━━ Supplied information ━━

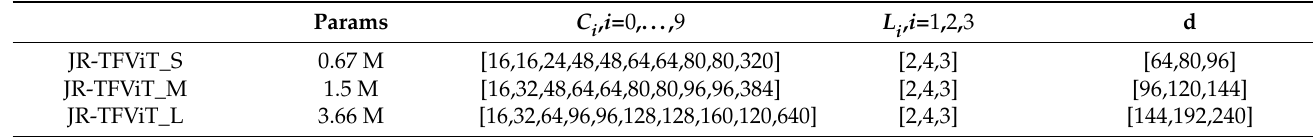
Figure 9. The JR-TFViT structure framework for radar jamming signal recognition. Table 2. Parameter settings of JR-TFViT_S, JR-TFViT_M, and JR-TFViT_L.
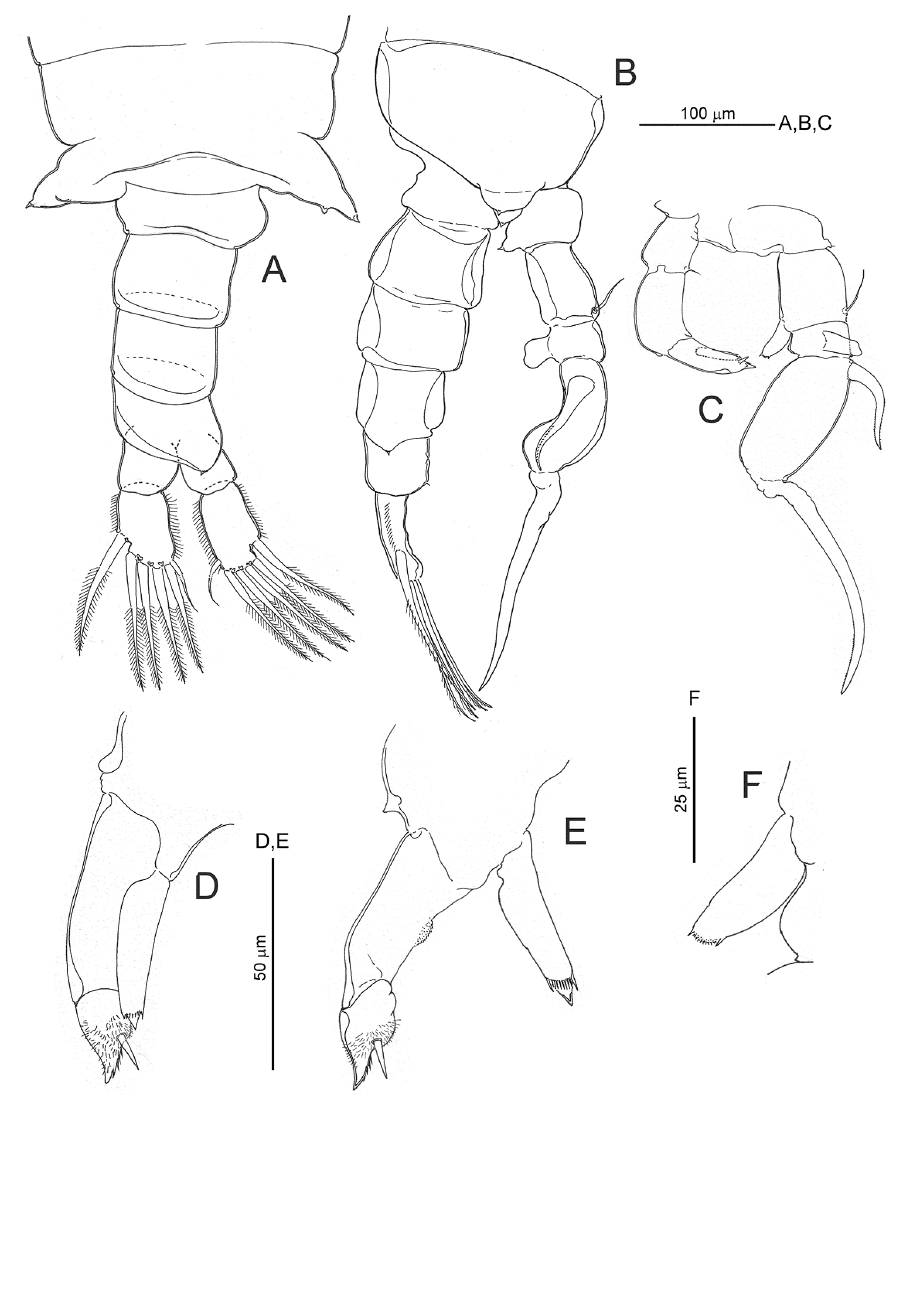
Figure 5. Notodiaptomus cannarensis sp. n., adult male. A last pedigerous somite plus urosome and cau- dal rami, dorsal B inset of last pedigerous somite with fifth legs attached plus urosome and caudal rami, right lateral aspect C fifth legs, posterior D and E different aspects of left fifth leg rami F inset of right fifth leg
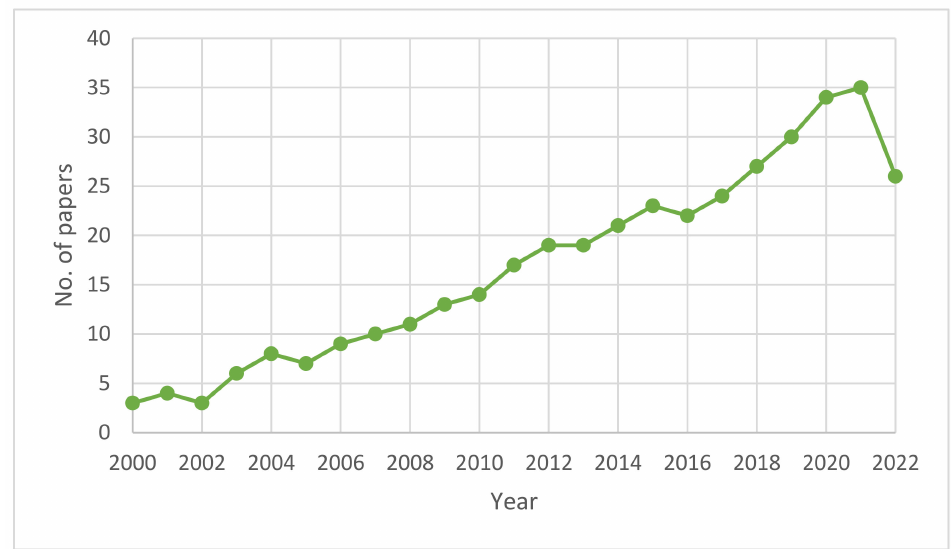
Figure 4. Trends of published papers in the selected fields of the study.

━━━

Work task: Reproduce exactly and only the lines from the line that contains "Figure 5. Notodiaptomus" to the end of the data above, both ends included. No pictures go in the copy.

Written answer:
Figure 5. Notodiaptomus cannarensis sp. n., adult male. A last pedigerous somite plus urosome and cau- dal rami, dorsal B inset of last pedigerous somite with fifth legs attached plus urosome and caudal rami, right lateral aspect C fifth legs, posterior D and E different aspects of left fifth leg rami F inset of right fifth leg
Figure 4. Trends of published papers in the selected fields of the study.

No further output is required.